45In the case, where Romandale disagrees with a decision made on an ESA permit, its remedy would be to seek judicial review of the Minister’s decision respecting the permit. The ESA permitting process is completely separate from the current appeal under the PA, and is not justification for adjourning the hearing scheduled for January 2023.
46The Tribunal finds that there is no basis to adjourn the hearing until Romandale’s ongoing litigation against the City, which consists of the application for judicial review following the completion of Phases 1 and 2 of the MCEA. The Divisional Court Decision dismissed Romandale’s application on the basis of prematurity. Romandale has brought a motion for leave to appeal to the Ontario Court of Appeal. It is noted that the Divisional Court Decision is a final decision that is still in effect and that Romandale’s motion for leave to appeal did not stay the Divisional Court decision. Romandale did not seek an Order for such a stay. The Tribunal finds that it would not be reasonable to adjourn this appeal hearing on the mere possibility that leave to appeal may be granted. It is also noted that the Divisional Court Decision’s dismissal of Romandale’s application for judicial review was made without prejudice to Romandale’s right to bring an application for judicial review in the future upon the full completion of the MCEA for the Angus Glen Block.
47In any event, even if Romandale was ultimately successful in its judicial review application against the City, the outcome of the proceeding would still have no bearing on the question that is before the Tribunal as a complete MCEA is not required before a municipality or the Tribunal can approve a Secondary Plan pursuant to the PA.
48The Divisional Court found that it would be premature for it to entertain the application for judicial review for two reasons: (i) the final alignment of the collector road has not yet been determined; and (ii) there are no exceptional circumstances that would justify the court interfering with the ongoing administrative processes under the PA until those processes are complete.

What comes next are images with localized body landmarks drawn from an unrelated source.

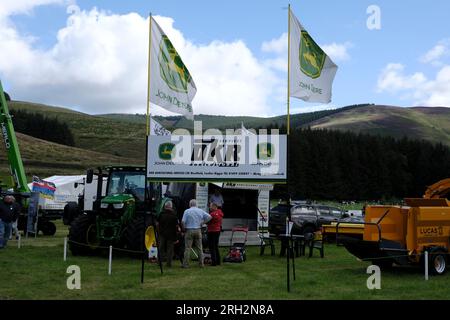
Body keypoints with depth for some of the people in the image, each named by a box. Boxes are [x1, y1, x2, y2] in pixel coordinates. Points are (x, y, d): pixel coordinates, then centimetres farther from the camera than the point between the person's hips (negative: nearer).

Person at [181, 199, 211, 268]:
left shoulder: (187, 211, -5)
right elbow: (209, 217, 2)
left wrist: (184, 228, 3)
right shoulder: (200, 211, 5)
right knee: (200, 248, 9)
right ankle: (201, 263, 11)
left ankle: (185, 264, -1)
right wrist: (202, 222, 7)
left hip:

The Court noted that at the time, the secondary plan process was not yet underway.
49The Tribunal’s powers allow it to control its proceedings and under the Ontario Land Tribunal Act, the Tribunal may, in respect of each proceeding before it, adopt any practices and procedures that offer the best opportunity for a fair, just, and expeditious resolution of the merits of the proceedings. This is reflected in Rule 22.3 of the Tribunal’s Rules of Practice and Procedure, which states that the Tribunal may establish and direct the procedure at a hearing in order to ensure the issues in dispute are disposed of in the most fair, just, expeditious, and cost-effective manner.
ORDER
50Accordingly, the Tribunal orders that the Motion is hereby dismissed.
“R.G.M. Makuch”
R.G.M. MAKUCH
VICE-CHAIR
Ontario Land Tribunal
Website: olt.gov.on.ca Telephone: 416-212-6349 Toll Free: 1-866-448-2248
The Conservation Review Board, the Environmental Review Tribunal, the Local Planning Appeal Tribunal and the Mining and Lands Tribunal are amalgamated and continued as the Ontario Land Tribunal (“Tribunal”). Any reference to the preceding tribunals or the former Ontario Municipal Board is deemed to be a reference to the Tribunal.